Object transformation records
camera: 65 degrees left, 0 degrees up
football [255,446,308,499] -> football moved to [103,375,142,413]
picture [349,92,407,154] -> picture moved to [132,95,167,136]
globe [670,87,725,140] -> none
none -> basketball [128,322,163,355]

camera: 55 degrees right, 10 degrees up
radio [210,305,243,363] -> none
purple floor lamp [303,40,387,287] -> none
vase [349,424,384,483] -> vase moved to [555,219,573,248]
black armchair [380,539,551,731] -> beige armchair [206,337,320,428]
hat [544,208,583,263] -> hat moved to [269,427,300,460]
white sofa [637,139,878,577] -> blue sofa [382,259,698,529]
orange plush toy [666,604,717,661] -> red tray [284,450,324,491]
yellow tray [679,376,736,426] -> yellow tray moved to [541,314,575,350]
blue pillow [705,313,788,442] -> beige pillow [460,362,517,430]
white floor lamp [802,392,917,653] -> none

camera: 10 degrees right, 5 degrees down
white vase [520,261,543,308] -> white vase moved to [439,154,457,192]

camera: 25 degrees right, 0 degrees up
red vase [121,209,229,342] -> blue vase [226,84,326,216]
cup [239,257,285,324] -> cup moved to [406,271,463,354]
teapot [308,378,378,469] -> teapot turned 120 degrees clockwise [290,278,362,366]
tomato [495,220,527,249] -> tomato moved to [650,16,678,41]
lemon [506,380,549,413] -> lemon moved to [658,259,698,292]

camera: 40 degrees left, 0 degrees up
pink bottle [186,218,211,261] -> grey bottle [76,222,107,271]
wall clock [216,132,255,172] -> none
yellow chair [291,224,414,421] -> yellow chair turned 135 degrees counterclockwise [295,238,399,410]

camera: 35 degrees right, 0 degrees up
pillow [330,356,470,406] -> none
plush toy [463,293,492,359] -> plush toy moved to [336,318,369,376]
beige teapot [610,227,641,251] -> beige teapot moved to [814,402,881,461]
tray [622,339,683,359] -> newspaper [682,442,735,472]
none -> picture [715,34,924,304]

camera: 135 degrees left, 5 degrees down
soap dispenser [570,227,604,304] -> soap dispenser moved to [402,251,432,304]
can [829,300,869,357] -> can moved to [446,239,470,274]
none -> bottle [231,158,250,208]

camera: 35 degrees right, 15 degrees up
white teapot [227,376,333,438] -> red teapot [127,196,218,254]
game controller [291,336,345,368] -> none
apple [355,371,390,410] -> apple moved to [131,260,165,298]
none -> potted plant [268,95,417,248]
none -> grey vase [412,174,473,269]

#### Exercise description
Take the entries and copy them out exactly.

#### Exercise answer
camera: 65 degrees left, 0 degrees up
football [255,446,308,499] -> football moved to [103,375,142,413]
picture [349,92,407,154] -> picture moved to [132,95,167,136]
globe [670,87,725,140] -> none
none -> basketball [128,322,163,355]

camera: 55 degrees right, 10 degrees up
radio [210,305,243,363] -> none
purple floor lamp [303,40,387,287] -> none
vase [349,424,384,483] -> vase moved to [555,219,573,248]
black armchair [380,539,551,731] -> beige armchair [206,337,320,428]
hat [544,208,583,263] -> hat moved to [269,427,300,460]
white sofa [637,139,878,577] -> blue sofa [382,259,698,529]
orange plush toy [666,604,717,661] -> red tray [284,450,324,491]
yellow tray [679,376,736,426] -> yellow tray moved to [541,314,575,350]
blue pillow [705,313,788,442] -> beige pillow [460,362,517,430]
white floor lamp [802,392,917,653] -> none

camera: 10 degrees right, 5 degrees down
white vase [520,261,543,308] -> white vase moved to [439,154,457,192]

camera: 25 degrees right, 0 degrees up
red vase [121,209,229,342] -> blue vase [226,84,326,216]
cup [239,257,285,324] -> cup moved to [406,271,463,354]
teapot [308,378,378,469] -> teapot turned 120 degrees clockwise [290,278,362,366]
tomato [495,220,527,249] -> tomato moved to [650,16,678,41]
lemon [506,380,549,413] -> lemon moved to [658,259,698,292]

camera: 40 degrees left, 0 degrees up
pink bottle [186,218,211,261] -> grey bottle [76,222,107,271]
wall clock [216,132,255,172] -> none
yellow chair [291,224,414,421] -> yellow chair turned 135 degrees counterclockwise [295,238,399,410]

camera: 35 degrees right, 0 degrees up
pillow [330,356,470,406] -> none
plush toy [463,293,492,359] -> plush toy moved to [336,318,369,376]
beige teapot [610,227,641,251] -> beige teapot moved to [814,402,881,461]
tray [622,339,683,359] -> newspaper [682,442,735,472]
none -> picture [715,34,924,304]

camera: 135 degrees left, 5 degrees down
soap dispenser [570,227,604,304] -> soap dispenser moved to [402,251,432,304]
can [829,300,869,357] -> can moved to [446,239,470,274]
none -> bottle [231,158,250,208]

camera: 35 degrees right, 15 degrees up
white teapot [227,376,333,438] -> red teapot [127,196,218,254]
game controller [291,336,345,368] -> none
apple [355,371,390,410] -> apple moved to [131,260,165,298]
none -> potted plant [268,95,417,248]
none -> grey vase [412,174,473,269]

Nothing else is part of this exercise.